The Reporter (Lansdale, PA)

For Trump, the border wall promise ended as an epic fail

- Byron York Columnist

Donald Trump promised a lot during his presidenti­al campaign, but the one promise he made most often was to build a wall along the U.S.-Mexico border.

No need to recount all the times; suffice it to say Trump promised over and over and over that he would build the wall — and that Mexico would pay for it. The promises kept coming after Trump won the White House. “We’re going to have our wall,” he told a cheering crowd in Phoenix last August. “We’re going to get our wall.”

But last week Congress came to one of its many recent deadlines to shut down the government, and Republican­s didn’t fight very hard for a wall, either. And the leadership from the White House that would have been required to win a fight just wasn’t there.

In the end, Trump agreed to sign an omnibus spending bill that included virtually nothing for a wall. In total, $1.6 billion was allotted for border security that did not specify the constructi­on of a wall, although some portion of that could be applicable to building a relatively small length of new wall.

It was a stunning failure for the White House, made more bitter for Trump supporters because the president had had a real chance to win full, or nearly full, funding for the wall.

Trump had put pressure on Democrats in two ways: one, by rescinding DACA, President Obama’s Deferred Action for Childhood Arrivals program, and two, by attaching big demands, like wall funding and an end to chain migration, to any agreement to make DACA permanent.

A federal court put on hold Trump’s March 5 deadline for ending DACA, relieving some of that pressure on Democrats. But it did not relieve all the pressure, because Senate Democratic leader Charles Schumer and others know Trump will eventually win the DACA case — after all, DACA was an Obama executive action, and it can be undone by a later president’s executive action.

A deal seemed possible: Democrats would give the president the $25 billion he wanted for the wall, and in turn, Trump would agree to make DACA permanent and drop the chain migration and other demands.

In the end, it came down to haggling between the White House, Hill Republican­s and the Democratic leadership, with Democrats — predictabl­y — upping their demands in exchange for wall funding.

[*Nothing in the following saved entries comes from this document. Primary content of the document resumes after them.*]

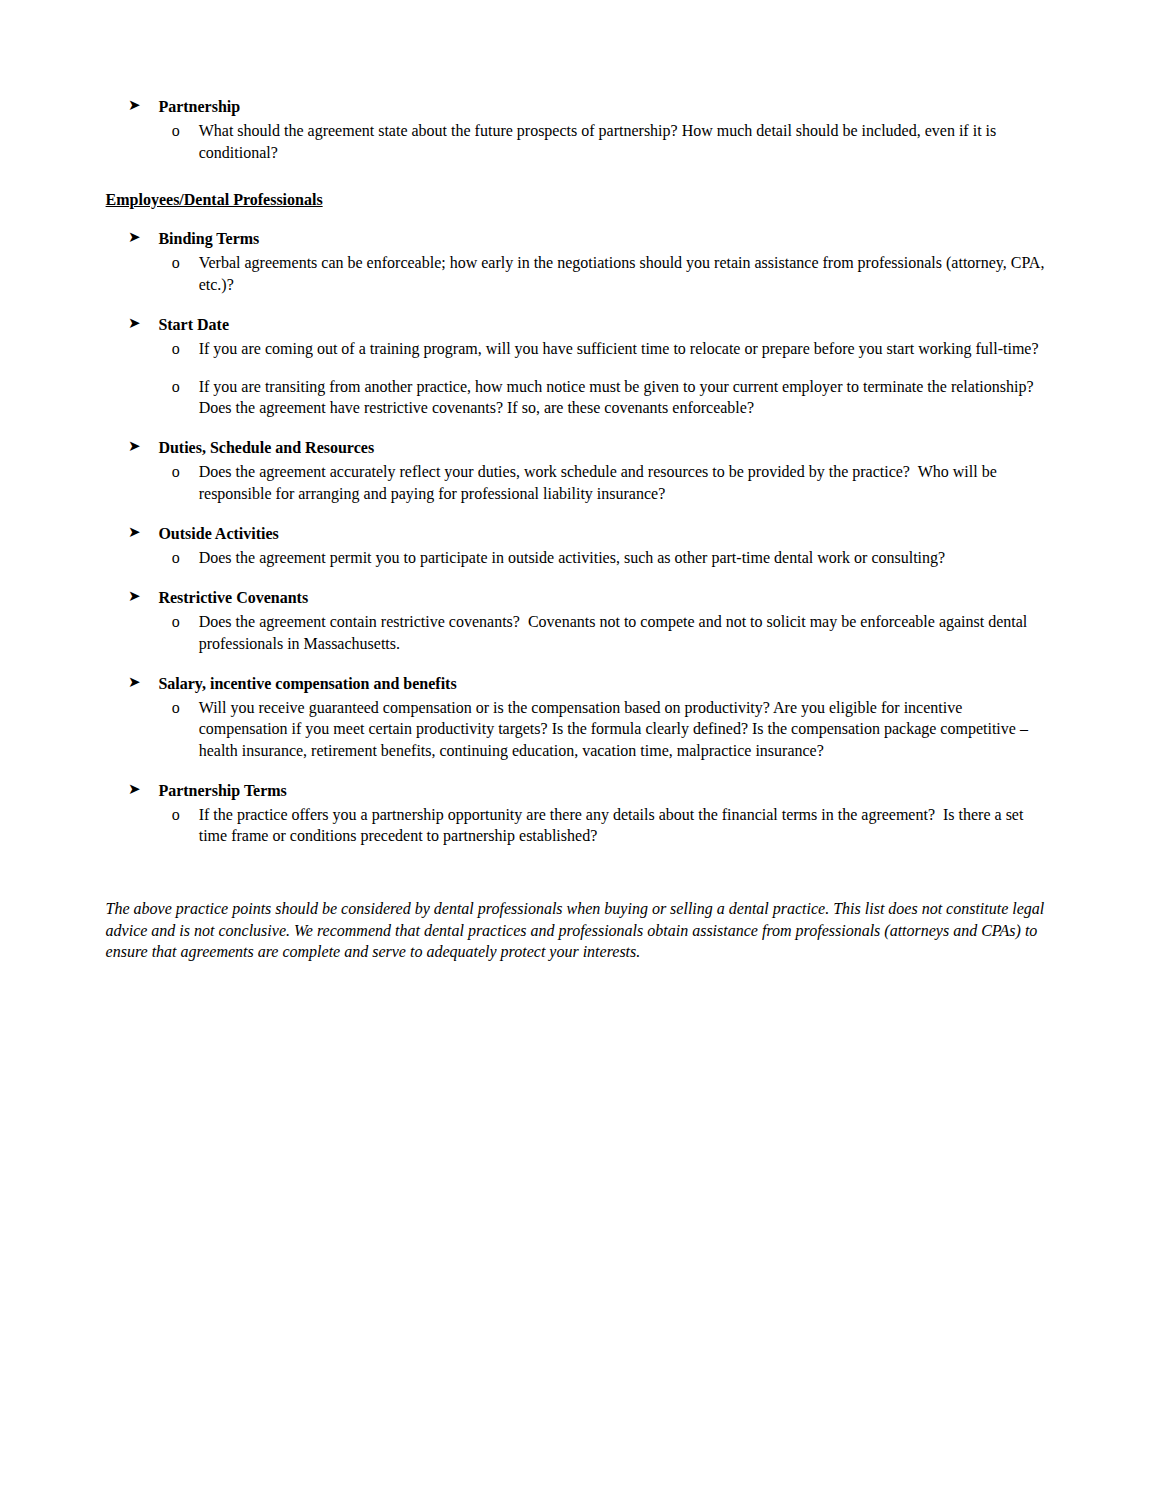Partnership
What should the agreement state about the future prospects of partnership? How much detail should be included, even if it is conditional?
Employees/Dental Professionals
Binding Terms
Verbal agreements can be enforceable; how early in the negotiations should you retain assistance from professionals (attorney, CPA, etc.)?
Start Date
If you are coming out of a training program, will you have sufficient time to relocate or prepare before you start working full-time?
If you are transiting from another practice, how much notice must be given to your current employer to terminate the relationship? Does the agreement have restrictive covenants? If so, are these covenants enforceable?
Duties, Schedule and Resources
Does the agreement accurately reflect your duties, work schedule and resources to be provided by the practice? Who will be responsible for arranging and paying for professional liability insurance?
Outside Activities
Does the agreement permit you to participate in outside activities, such as other part-time dental work or consulting?
Restrictive Covenants
Does the agreement contain restrictive covenants? Covenants not to compete and not to solicit may be enforceable against dental professionals in Massachusetts.
Salary, incentive compensation and benefits
Will you receive guaranteed compensation or is the compensation based on productivity? Are you eligible for incentive compensation if you meet certain productivity targets? Is the formula clearly defined? Is the compensation package competitive – health insurance, retirement benefits, continuing education, vacation time, malpractice insurance?
Partnership Terms
If the practice offers you a partnership opportunity are there any details about the financial terms in the agreement? Is there a set time frame or conditions precedent to partnership established?
The above practice points should be considered by dental professionals when buying or selling a dental practice. This list does not constitute legal advice and is not conclusive. We recommend that dental practices and professionals obtain assistance from professionals (attorneys and CPAs) to ensure that agreements are complete and serve to adequately protect your interests.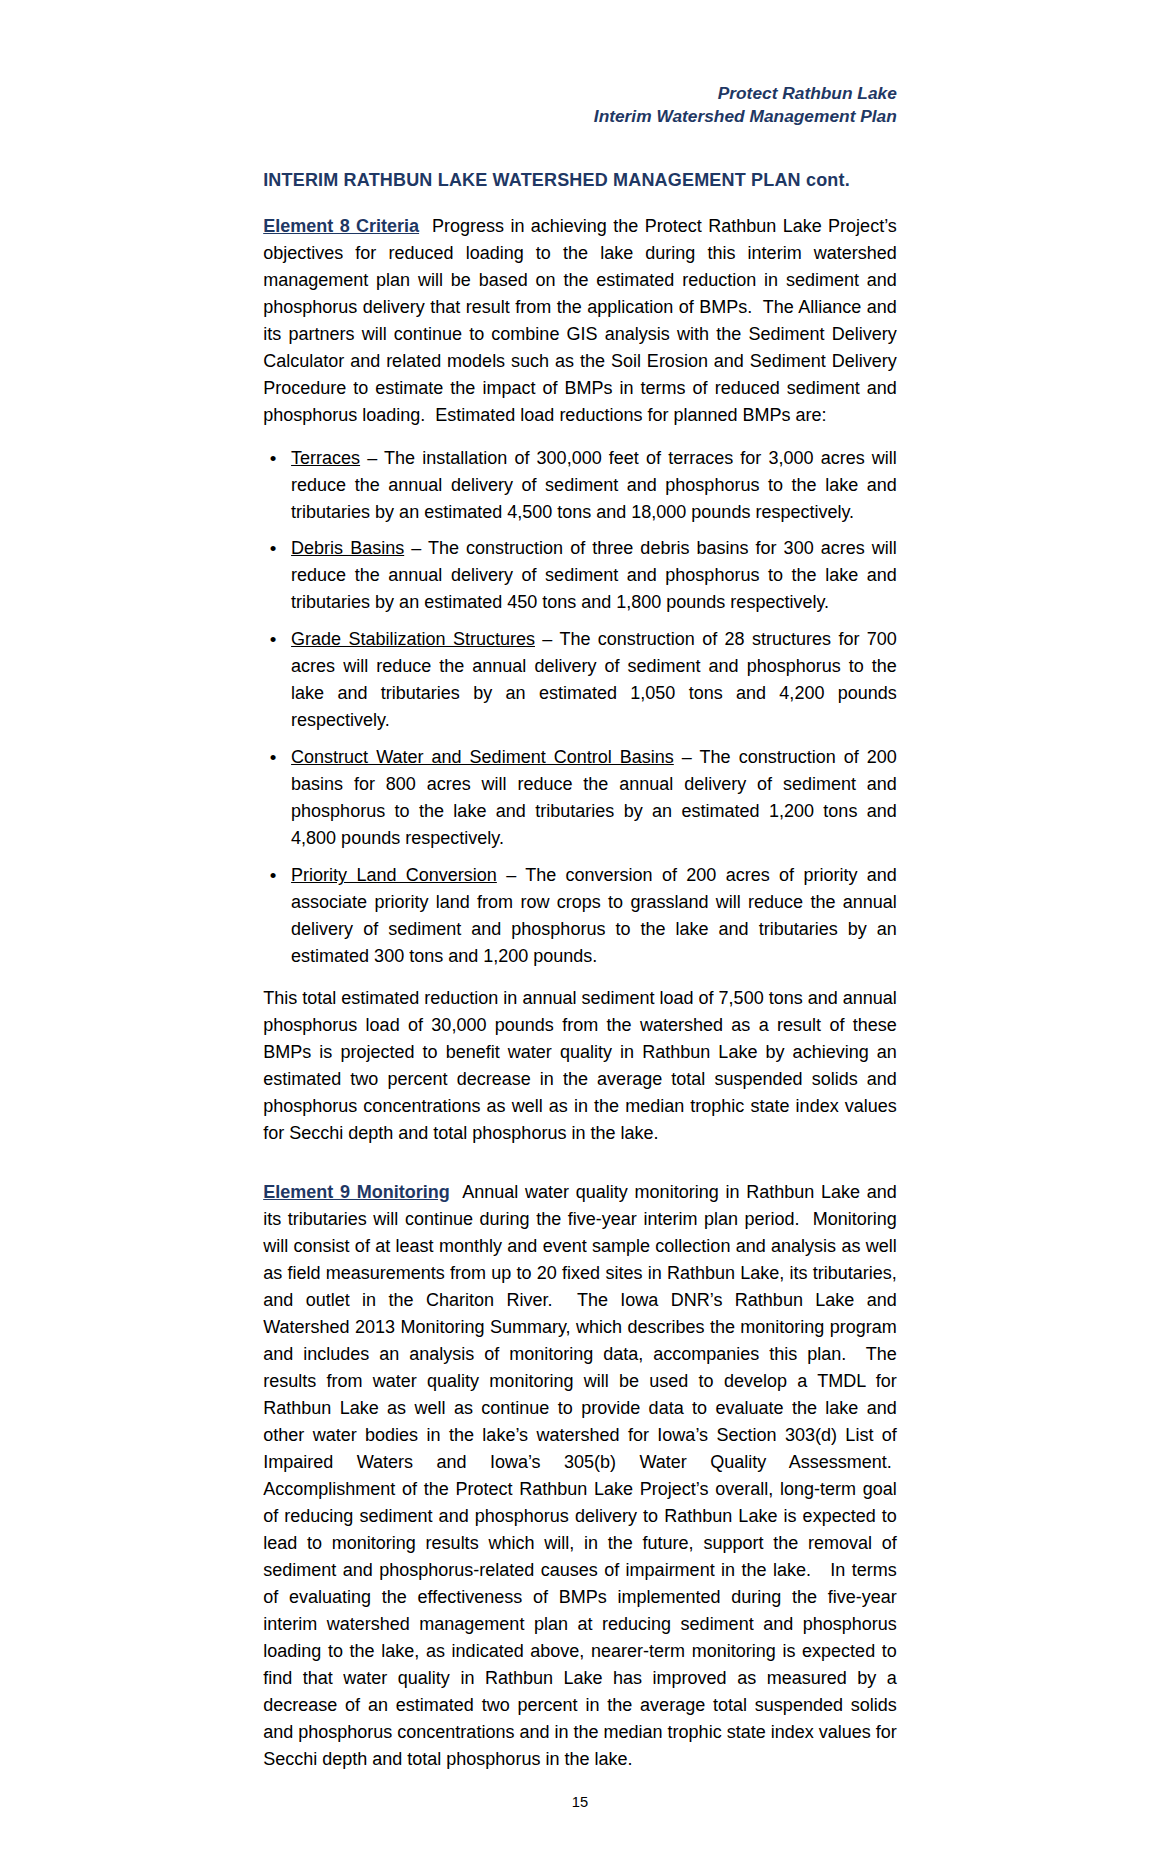Protect Rathbun Lake
Interim Watershed Management Plan
INTERIM RATHBUN LAKE WATERSHED MANAGEMENT PLAN cont.
Element 8 Criteria Progress in achieving the Protect Rathbun Lake Project’s objectives for reduced loading to the lake during this interim watershed management plan will be based on the estimated reduction in sediment and phosphorus delivery that result from the application of BMPs. The Alliance and its partners will continue to combine GIS analysis with the Sediment Delivery Calculator and related models such as the Soil Erosion and Sediment Delivery Procedure to estimate the impact of BMPs in terms of reduced sediment and phosphorus loading. Estimated load reductions for planned BMPs are:
Terraces – The installation of 300,000 feet of terraces for 3,000 acres will reduce the annual delivery of sediment and phosphorus to the lake and tributaries by an estimated 4,500 tons and 18,000 pounds respectively.
Debris Basins – The construction of three debris basins for 300 acres will reduce the annual delivery of sediment and phosphorus to the lake and tributaries by an estimated 450 tons and 1,800 pounds respectively.
Grade Stabilization Structures – The construction of 28 structures for 700 acres will reduce the annual delivery of sediment and phosphorus to the lake and tributaries by an estimated 1,050 tons and 4,200 pounds respectively.
Construct Water and Sediment Control Basins – The construction of 200 basins for 800 acres will reduce the annual delivery of sediment and phosphorus to the lake and tributaries by an estimated 1,200 tons and 4,800 pounds respectively.
Priority Land Conversion – The conversion of 200 acres of priority and associate priority land from row crops to grassland will reduce the annual delivery of sediment and phosphorus to the lake and tributaries by an estimated 300 tons and 1,200 pounds.
This total estimated reduction in annual sediment load of 7,500 tons and annual phosphorus load of 30,000 pounds from the watershed as a result of these BMPs is projected to benefit water quality in Rathbun Lake by achieving an estimated two percent decrease in the average total suspended solids and phosphorus concentrations as well as in the median trophic state index values for Secchi depth and total phosphorus in the lake.
Element 9 Monitoring Annual water quality monitoring in Rathbun Lake and its tributaries will continue during the five-year interim plan period. Monitoring will consist of at least monthly and event sample collection and analysis as well as field measurements from up to 20 fixed sites in Rathbun Lake, its tributaries, and outlet in the Chariton River. The Iowa DNR’s Rathbun Lake and Watershed 2013 Monitoring Summary, which describes the monitoring program and includes an analysis of monitoring data, accompanies this plan. The results from water quality monitoring will be used to develop a TMDL for Rathbun Lake as well as continue to provide data to evaluate the lake and other water bodies in the lake’s watershed for Iowa’s Section 303(d) List of Impaired Waters and Iowa’s 305(b) Water Quality Assessment. Accomplishment of the Protect Rathbun Lake Project’s overall, long-term goal of reducing sediment and phosphorus delivery to Rathbun Lake is expected to lead to monitoring results which will, in the future, support the removal of sediment and phosphorus-related causes of impairment in the lake. In terms of evaluating the effectiveness of BMPs implemented during the five-year interim watershed management plan at reducing sediment and phosphorus loading to the lake, as indicated above, nearer-term monitoring is expected to find that water quality in Rathbun Lake has improved as measured by a decrease of an estimated two percent in the average total suspended solids and phosphorus concentrations and in the median trophic state index values for Secchi depth and total phosphorus in the lake.
15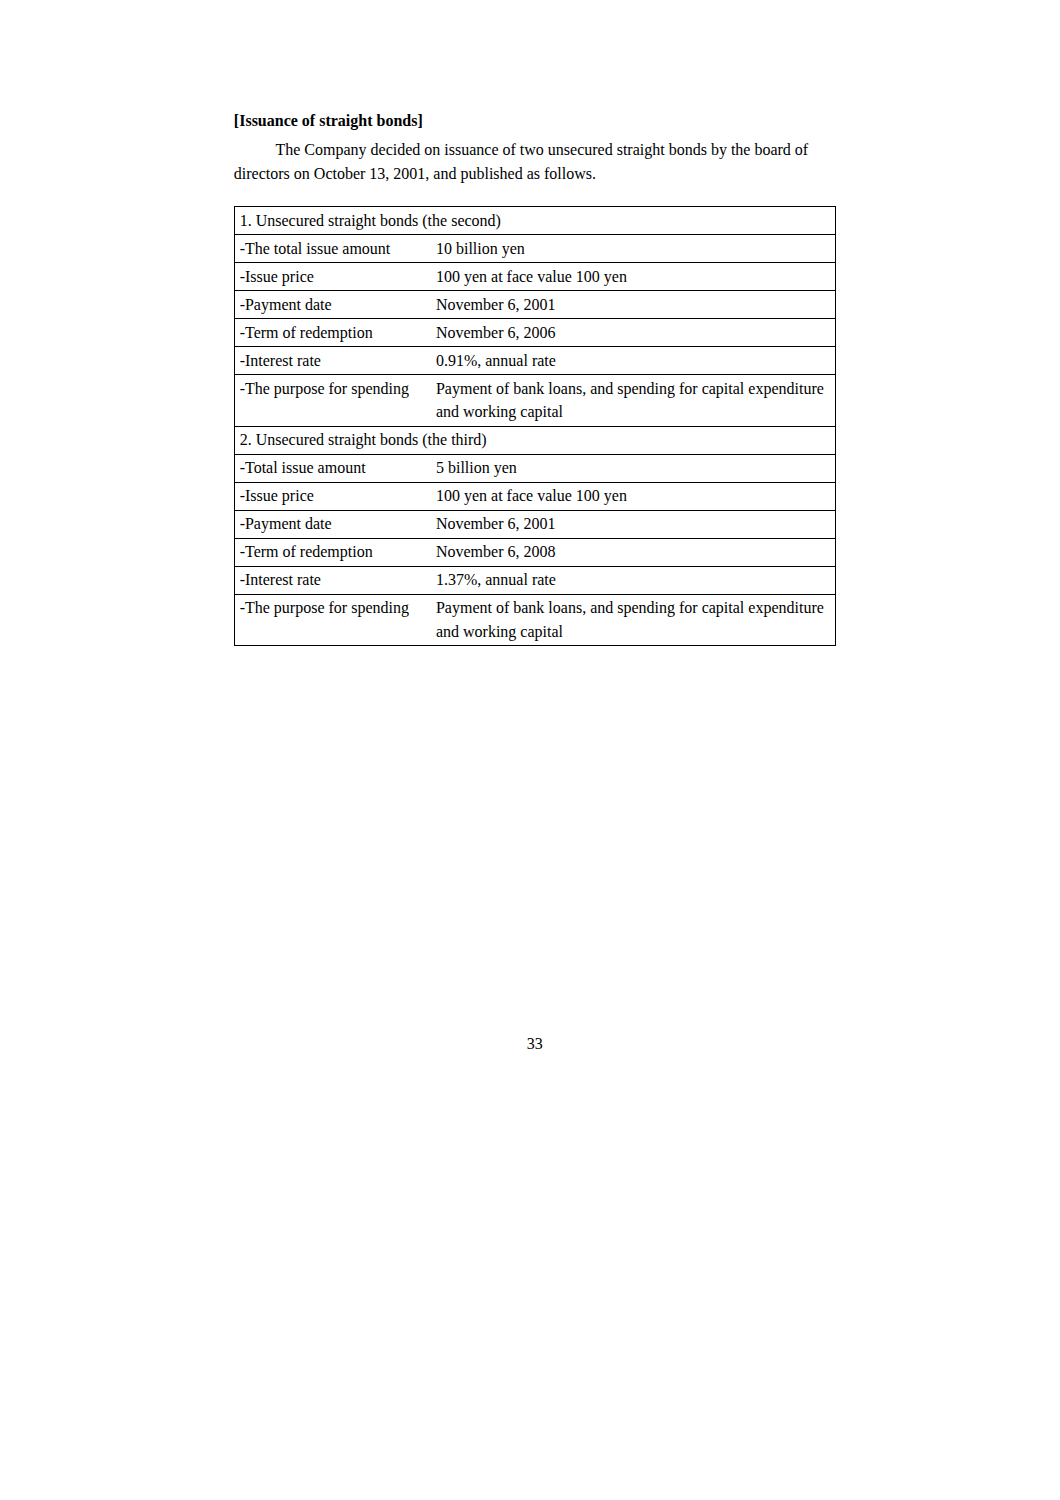[Issuance of straight bonds]
The Company decided on issuance of two unsecured straight bonds by the board of directors on October 13, 2001, and published as follows.
| 1. Unsecured straight bonds (the second) |
| -The total issue amount | 10 billion yen |
| -Issue price | 100 yen at face value 100 yen |
| -Payment date | November 6, 2001 |
| -Term of redemption | November 6, 2006 |
| -Interest rate | 0.91%, annual rate |
| -The purpose for spending | Payment of bank loans, and spending for capital expenditure and working capital |
| 2. Unsecured straight bonds (the third) |
| -Total issue amount | 5 billion yen |
| -Issue price | 100 yen at face value 100 yen |
| -Payment date | November 6, 2001 |
| -Term of redemption | November 6, 2008 |
| -Interest rate | 1.37%, annual rate |
| -The purpose for spending | Payment of bank loans, and spending for capital expenditure and working capital |
33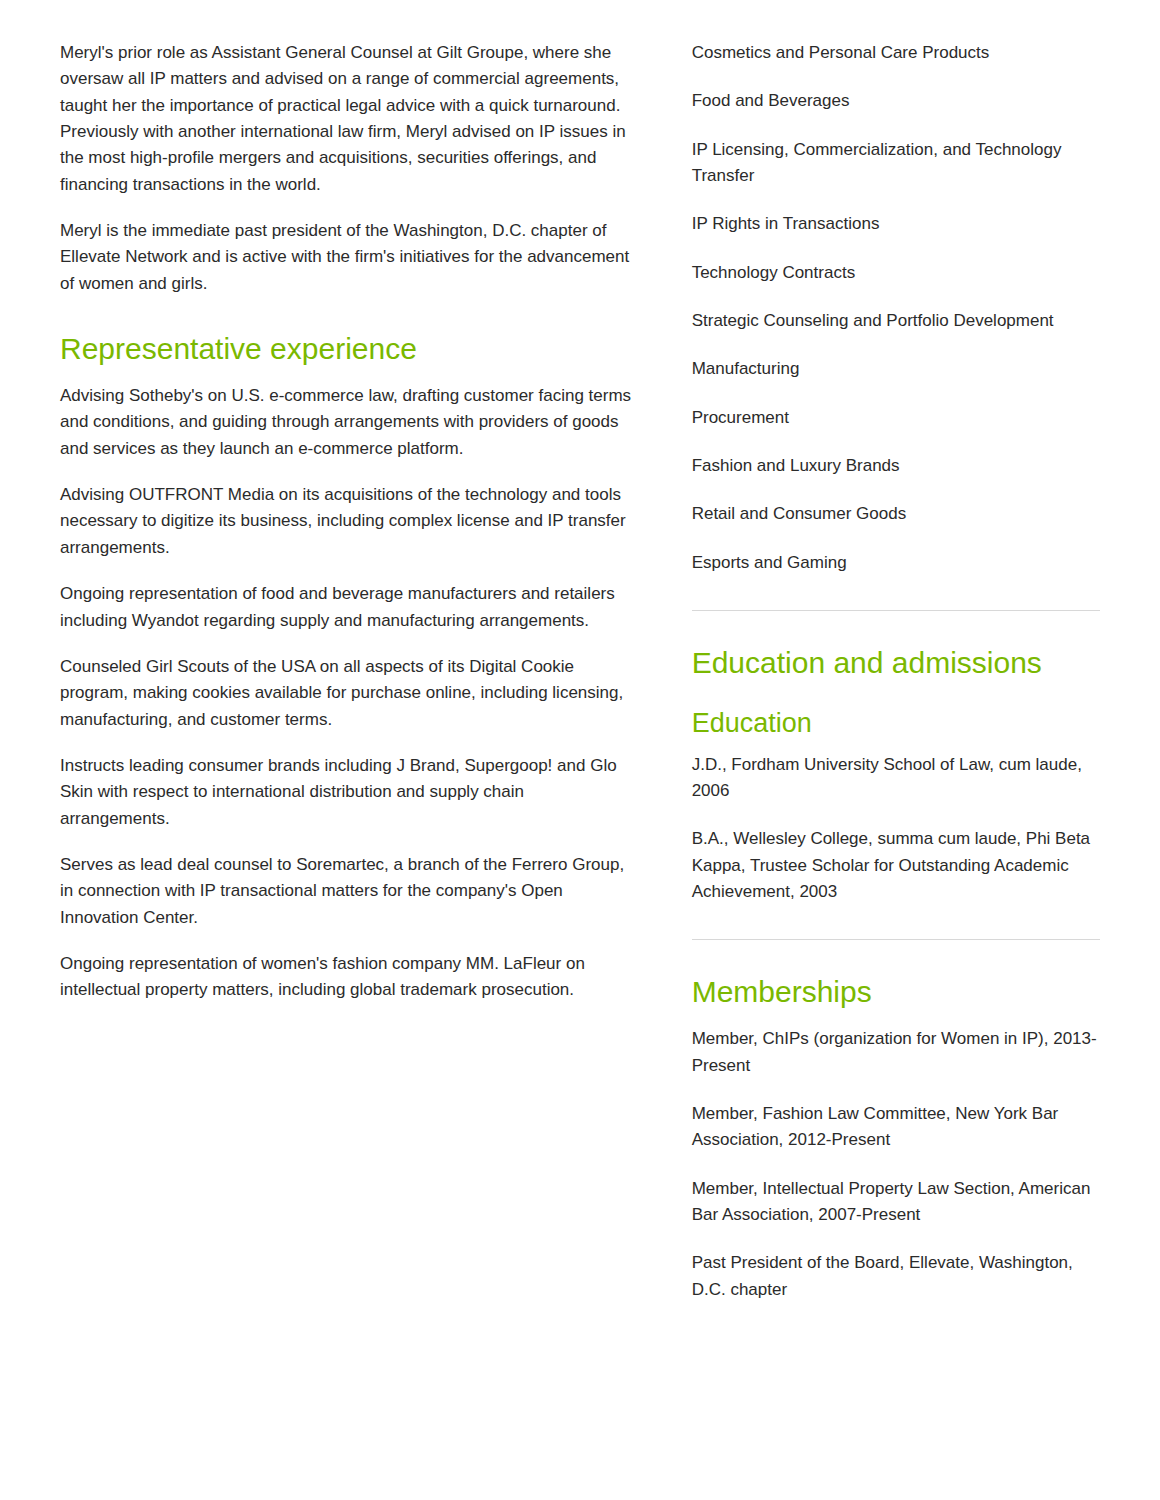Meryl's prior role as Assistant General Counsel at Gilt Groupe, where she oversaw all IP matters and advised on a range of commercial agreements, taught her the importance of practical legal advice with a quick turnaround. Previously with another international law firm, Meryl advised on IP issues in the most high-profile mergers and acquisitions, securities offerings, and financing transactions in the world.
Meryl is the immediate past president of the Washington, D.C. chapter of Ellevate Network and is active with the firm's initiatives for the advancement of women and girls.
Representative experience
Advising Sotheby's on U.S. e-commerce law, drafting customer facing terms and conditions, and guiding through arrangements with providers of goods and services as they launch an e-commerce platform.
Advising OUTFRONT Media on its acquisitions of the technology and tools necessary to digitize its business, including complex license and IP transfer arrangements.
Ongoing representation of food and beverage manufacturers and retailers including Wyandot regarding supply and manufacturing arrangements.
Counseled Girl Scouts of the USA on all aspects of its Digital Cookie program, making cookies available for purchase online, including licensing, manufacturing, and customer terms.
Instructs leading consumer brands including J Brand, Supergoop! and Glo Skin with respect to international distribution and supply chain arrangements.
Serves as lead deal counsel to Soremartec, a branch of the Ferrero Group, in connection with IP transactional matters for the company's Open Innovation Center.
Ongoing representation of women's fashion company MM. LaFleur on intellectual property matters, including global trademark prosecution.
Cosmetics and Personal Care Products
Food and Beverages
IP Licensing, Commercialization, and Technology Transfer
IP Rights in Transactions
Technology Contracts
Strategic Counseling and Portfolio Development
Manufacturing
Procurement
Fashion and Luxury Brands
Retail and Consumer Goods
Esports and Gaming
Education and admissions
Education
J.D., Fordham University School of Law, cum laude, 2006
B.A., Wellesley College, summa cum laude, Phi Beta Kappa, Trustee Scholar for Outstanding Academic Achievement, 2003
Memberships
Member, ChIPs (organization for Women in IP), 2013-Present
Member, Fashion Law Committee, New York Bar Association, 2012-Present
Member, Intellectual Property Law Section, American Bar Association, 2007-Present
Past President of the Board, Ellevate, Washington, D.C. chapter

It all came to nothing.

After an odd, half-hearted threat to veto the bill, Trump tried to make the best of a bad situation. “We’re very happy with what’s happened with certain elements of the border,” he said when he signed the bill. “Not happy with $1.6 billion, but it does start the wall, and we will make that $1.6 billion go very, very far. It’s going to go very far.”

But Trump could see that he had failed to deliver on a key campaign promise and quickly distanced himself from the result.

“I say to Congress, I will never sign another bill like this again,” Trump said. “I’m not going to do it again.”

It would be an understate­ment to say Trump’s supporters on the immigratio­n issue were disappoint­ed. “CONGRATULA­TIONS, PRESIDENT SCHUMER!” tweeted Ann Coulter. Mark Krikorian of the conservati­ve Center for Immigratio­n Studies, noted that the rest of the bill failed to meet Trump’s immigratio­n priorities, too. Krikorian cited two reasons for the failure.

The first is “the president just isn’t very good at working with Congress. And the second is “the Republican leadership in Congress doesn’t really care about the president’s immigratio­n goals.”

After it was all over, the White House vowed to keep trying. “The full $25 billion for the wall will be tied to DACA reform in the future,” a spokespers­on said. Perhaps.

But for that to happen, the president will have to fight harder and smarter to fulfill a key campaign promise.